RELATED: Boehner says minimum wage move will affect 'absolutely no one'

The real value of the minimum wage has been sinking for years—the current minimum wage of $7.25 is two dollars less in real wages than the minimum wage was at 1968. Taxpayers themselves pay more than two million workers wages of less than $12 an hour—that’s more than McDonalds and Wal-Mart combined—according to the progressive group Demos.

It is the latest executive order the president has used to accomplish some of his goals without the approval of Congress; prominent Republicans have criticized the president for what Sen. Marco Rubio of Florida called an abuse of power.

Republican House Majority Leader John Boehner spoke out against the president's order in a breakfast meeting with reporters.

"This idea that he's just going to go it alone. Going have to remind him we do have a Constitution and the Congress writes the laws," he said. "The president's job is to execute the laws faithfully. And if he tries to ignore this, he's going to run into a brick wall."

When a White House spokesman said that more executive orders were in the works for 2014, Kentucky Republican Sen. Rand Paul retorted “it sounds vaguely like a threat."

“I think it also has a certain amount of arrogance in the sense that one of the fundamental principles of our country were the checks and balances," Paul said on CNN.

But the release argues that the president is “using his executive authority to lead by example, and will continue to work with Congress to finish the job for all Americans by passing the Harkin-Miller bill.”

The existing minimum wage bills, proposed by Democrats Sen. Tom Harkin and Rep. George Miller in both chambers, would raise the minimum wage from $7.25 to $10.10 for all workers in $0.95 increments and tie it to inflation. It would raise the minimum wage for tipped workers as well.

Washington Post poll out on Monday found that a slim majority, 52% of Americans, approve of the president’s Congress-bypassing executive orders.  (The sampling error is +/- 3.5 points.)

Washington responded with more polar views.

Vermont’s Bernie Sanders—who was among the senators who pressured Obama in September to issue such an executive order—applauded Obama’s move.

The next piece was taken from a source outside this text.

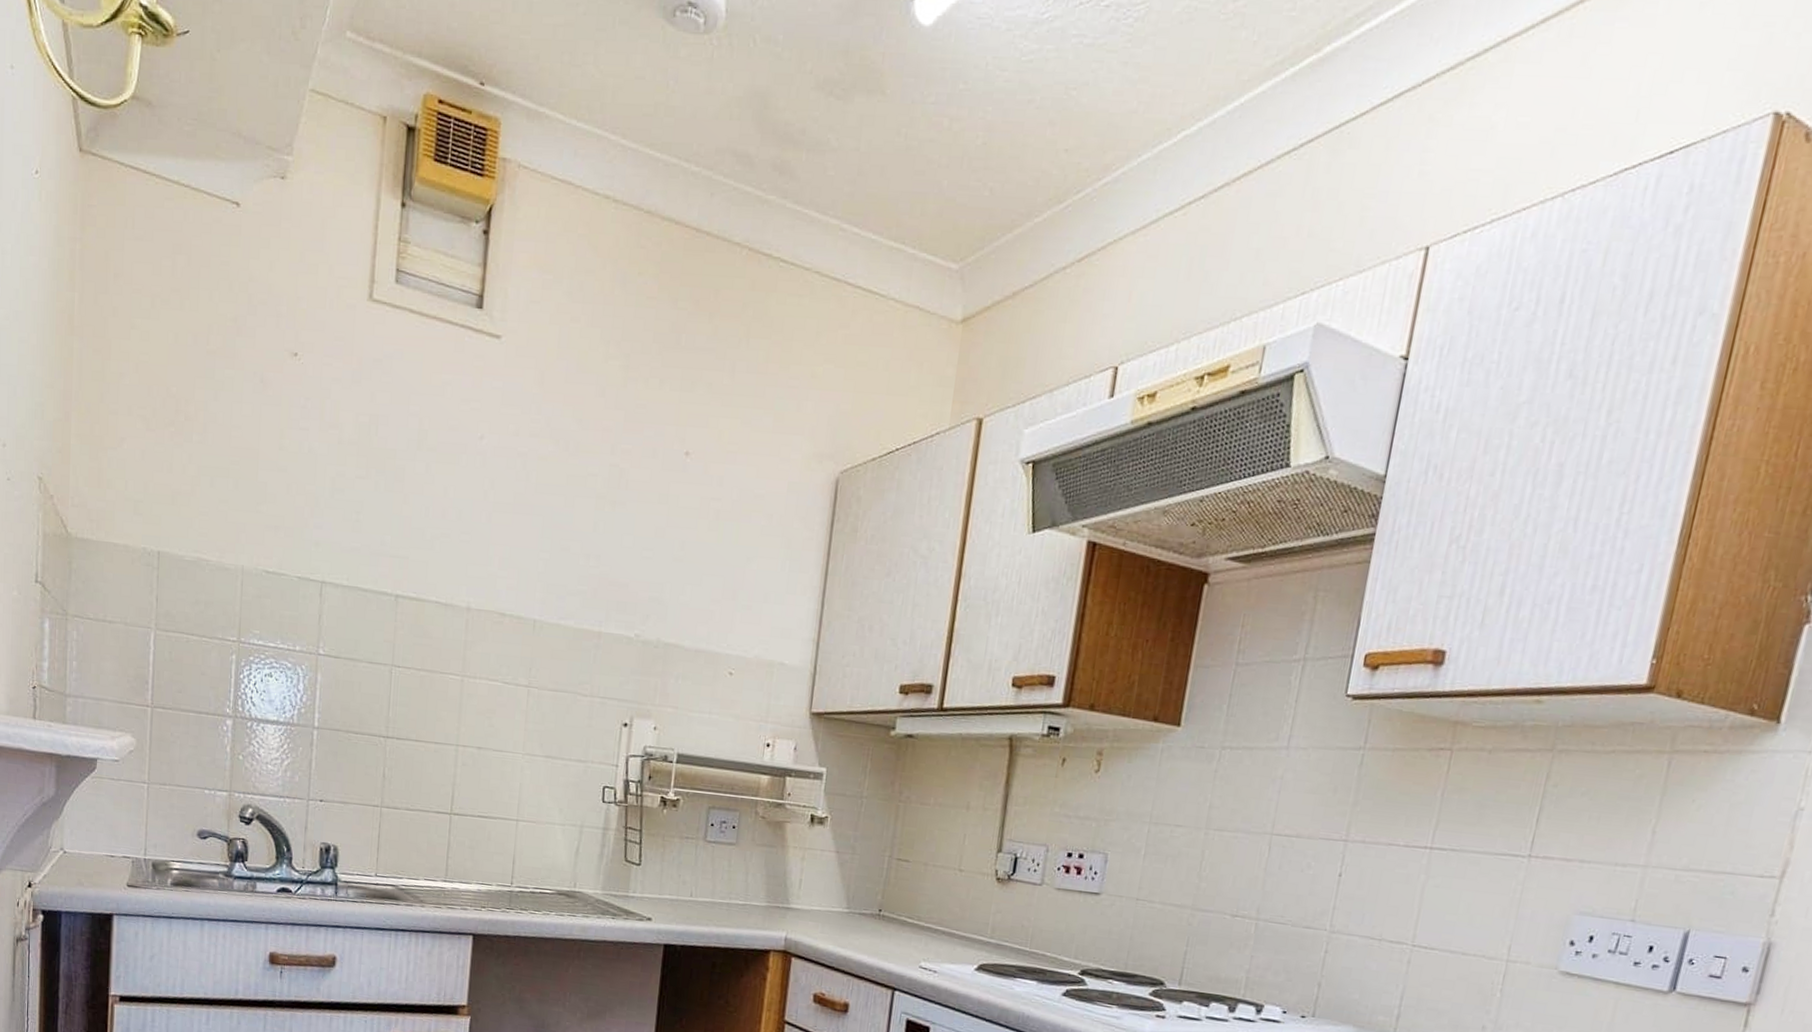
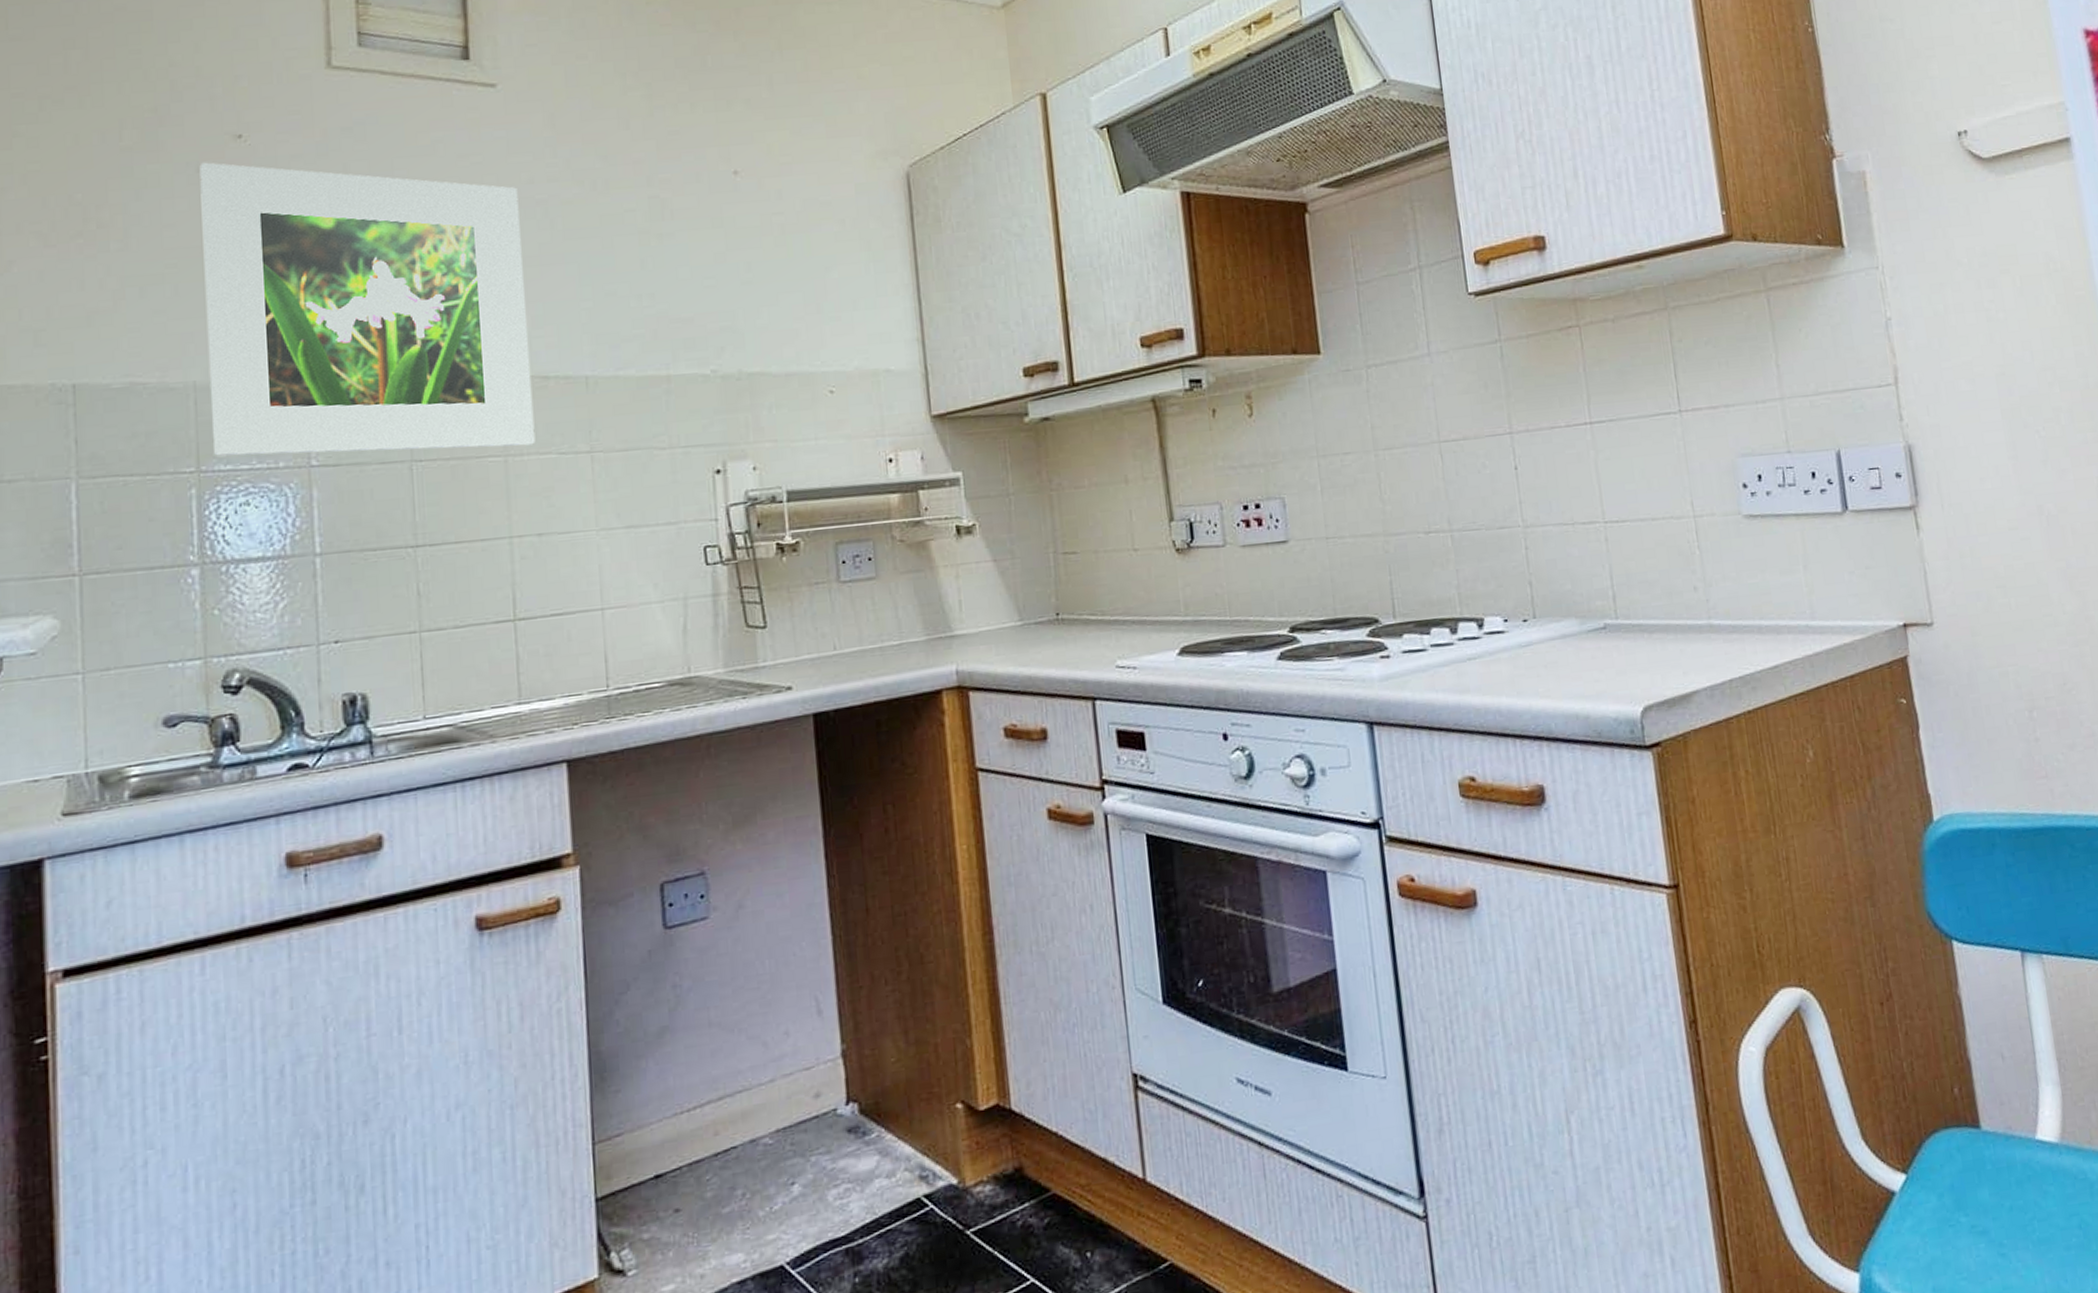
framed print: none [251,374,505,671] -> present [199,162,536,456]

“I applaud President Obama for issuing this executive order which will raise wages for hundreds of thousands of low-wage workers. The president has made it clear that employees working for government contractors should not be paid starvation wages,” he said. “This executive order also gives us momentum for raising the minimum wage for every worker in this country to at least $10.10 an hour.”

House Minority Leader Nancy Pelosi and other Democrats tweeted their support.

Across the aisle, Boehner attempted to rain on the president's parade of support.

“It will affect absolutely no one," he said, according to ABC.